Skok kursu franka szwajcarskiego to zła wiadomość dla setek tysięcy kredytobiorców, zadłużonych w tej walucie. Po tąpnięciu półtora roku temu ich raty z dnia na dzień wzrosły o kilkanaście procent. Od tamtej pory każdy gwałtowny skok przyprawia wielu „frankowiczów" o zawrót głowy.
Złoty traci ostatnio również w stosunku do innych walut. Zdaniem analityków, do tendencji spadkowej polskiej waluty przyczyniły się: wyniki wyborów prezydenckich w USA i osłabienie polskiej gospodarki, które jest widoczne m.in. w danych GUS nt. wolniejszego niż oczekiwano wzrostu PKB.

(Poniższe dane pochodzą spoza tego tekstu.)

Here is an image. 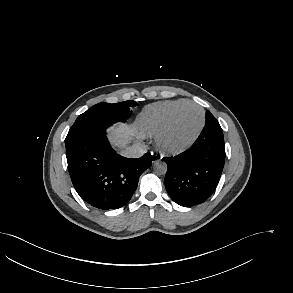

Cytowany przez „Strefę Biznesu" główny ekonomista XTB Przemysław Kwiecień uważa, że bezpośrednim powodem dużej tendencji spadkowej złotego jest globalna wyprzedaż na rynku obligacji, zainicjowana w USA.
Sprawdź także: Frank sporo powyżej 4 zł. Inwestorzy boją się Brexitu
– Nie oznacza to jednak, że sytuacja krajowa jest bez znaczenia. Kiedy globalny kurz opadnie inwestorzy zwrócą uwagę na pogarszające się krajowe fundamenty. Do niższego wzrostu dochodzi procedowane właśnie obniżenie wieku emerytalnego. Na przełomie roku nad Polską pochylą się znowu agencje ratingowe i kombinacja wydarzeń globalnych i krajowych nie będzie sprzyjać korzystnym dla nas decyzjom – dodaje Kwiecień.